§ **What is being asked**
Reproduce verbatim every line of the listing from the line containing "Eres una *reyna" through the end of the listing, both included, and leave the pictures out of your answer.

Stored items

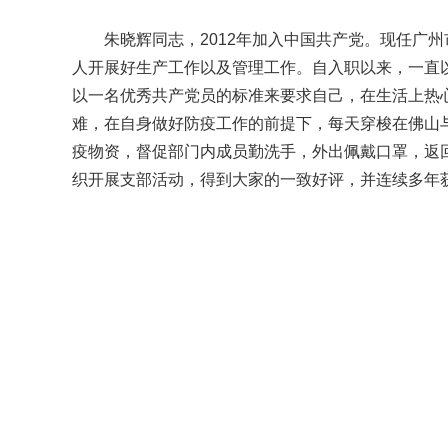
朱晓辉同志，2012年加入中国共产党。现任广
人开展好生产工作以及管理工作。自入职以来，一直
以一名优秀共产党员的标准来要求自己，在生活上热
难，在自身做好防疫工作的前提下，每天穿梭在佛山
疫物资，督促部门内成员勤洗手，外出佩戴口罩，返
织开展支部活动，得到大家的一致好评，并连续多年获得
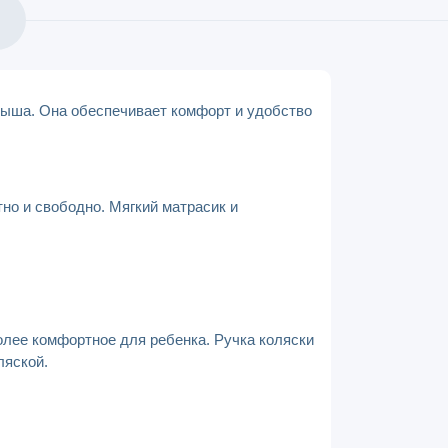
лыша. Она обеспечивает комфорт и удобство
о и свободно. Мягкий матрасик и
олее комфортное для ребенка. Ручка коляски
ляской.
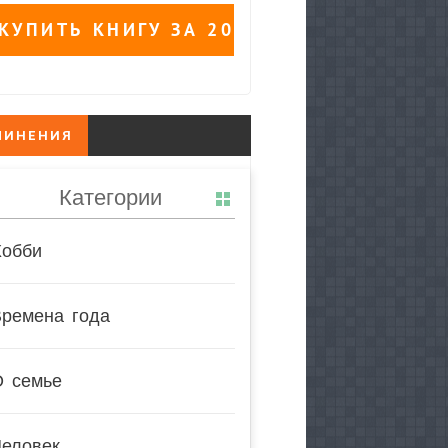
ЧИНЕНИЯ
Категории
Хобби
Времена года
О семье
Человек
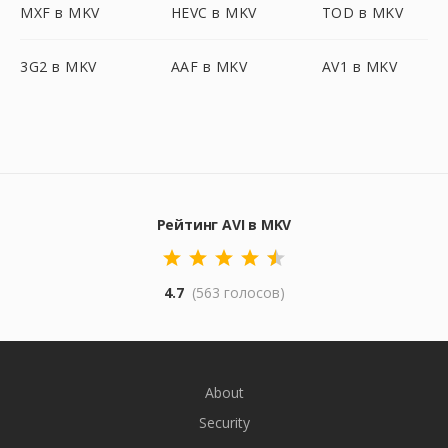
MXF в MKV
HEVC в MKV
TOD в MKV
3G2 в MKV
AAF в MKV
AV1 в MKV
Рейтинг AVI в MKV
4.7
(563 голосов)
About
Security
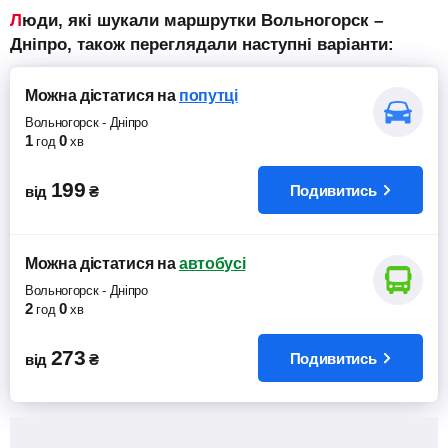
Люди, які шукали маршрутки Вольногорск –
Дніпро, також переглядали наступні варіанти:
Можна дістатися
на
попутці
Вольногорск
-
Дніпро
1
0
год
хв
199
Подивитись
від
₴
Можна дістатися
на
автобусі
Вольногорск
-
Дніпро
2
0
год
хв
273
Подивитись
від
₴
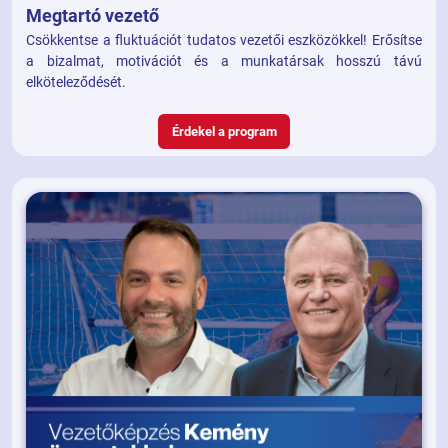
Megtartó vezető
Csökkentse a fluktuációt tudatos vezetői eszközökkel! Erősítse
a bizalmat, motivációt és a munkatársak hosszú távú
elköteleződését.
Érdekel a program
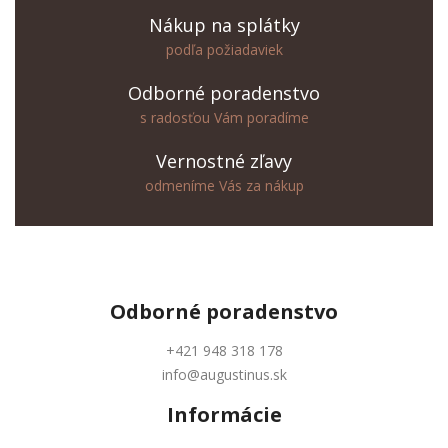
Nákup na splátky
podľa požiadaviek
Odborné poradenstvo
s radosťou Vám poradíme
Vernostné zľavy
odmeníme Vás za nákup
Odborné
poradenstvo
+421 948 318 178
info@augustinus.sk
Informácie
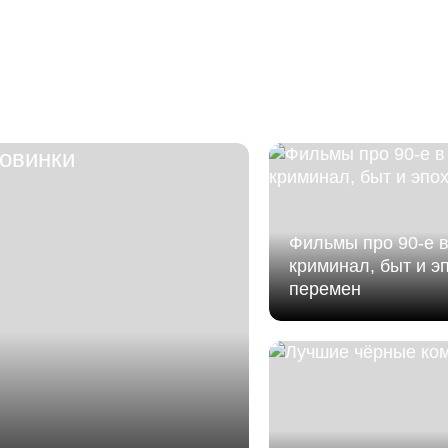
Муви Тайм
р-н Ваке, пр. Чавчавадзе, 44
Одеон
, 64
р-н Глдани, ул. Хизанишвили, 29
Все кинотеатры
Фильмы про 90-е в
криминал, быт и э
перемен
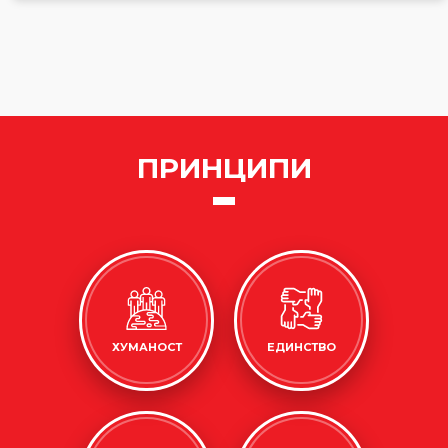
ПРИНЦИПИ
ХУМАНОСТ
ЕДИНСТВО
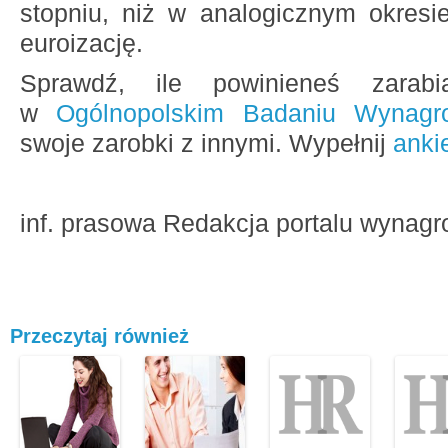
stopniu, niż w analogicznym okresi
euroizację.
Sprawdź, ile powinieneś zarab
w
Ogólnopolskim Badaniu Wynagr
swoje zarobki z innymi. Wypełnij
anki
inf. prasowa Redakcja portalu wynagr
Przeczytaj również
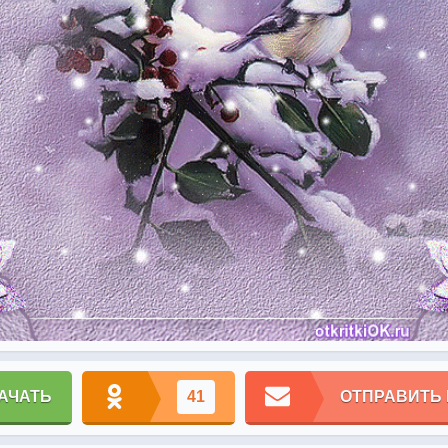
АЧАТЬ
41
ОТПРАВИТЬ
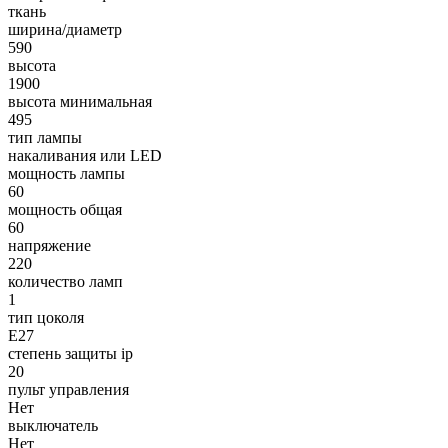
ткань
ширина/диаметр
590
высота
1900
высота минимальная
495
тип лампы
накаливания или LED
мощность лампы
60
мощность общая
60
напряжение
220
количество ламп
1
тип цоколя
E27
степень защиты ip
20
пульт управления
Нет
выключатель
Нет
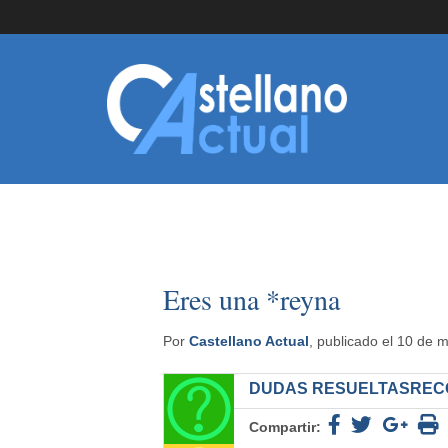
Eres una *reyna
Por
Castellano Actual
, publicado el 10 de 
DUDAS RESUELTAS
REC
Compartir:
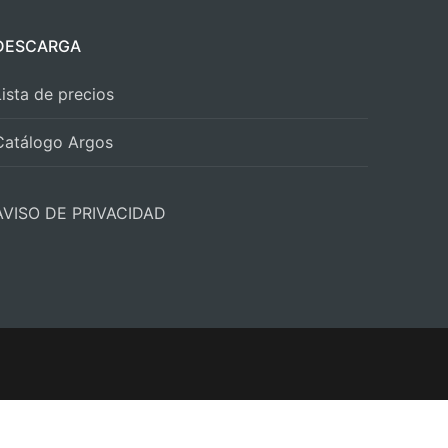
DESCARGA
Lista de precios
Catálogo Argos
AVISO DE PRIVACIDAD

§ **Response area**
Eres una *reyna
Por
Castellano Actual
, publicado el 10 de 
DUDAS RESUELTAS
REC
Compartir:
DESCARGA
Lista de precios
Catálogo Argos
AVISO DE PRIVACIDAD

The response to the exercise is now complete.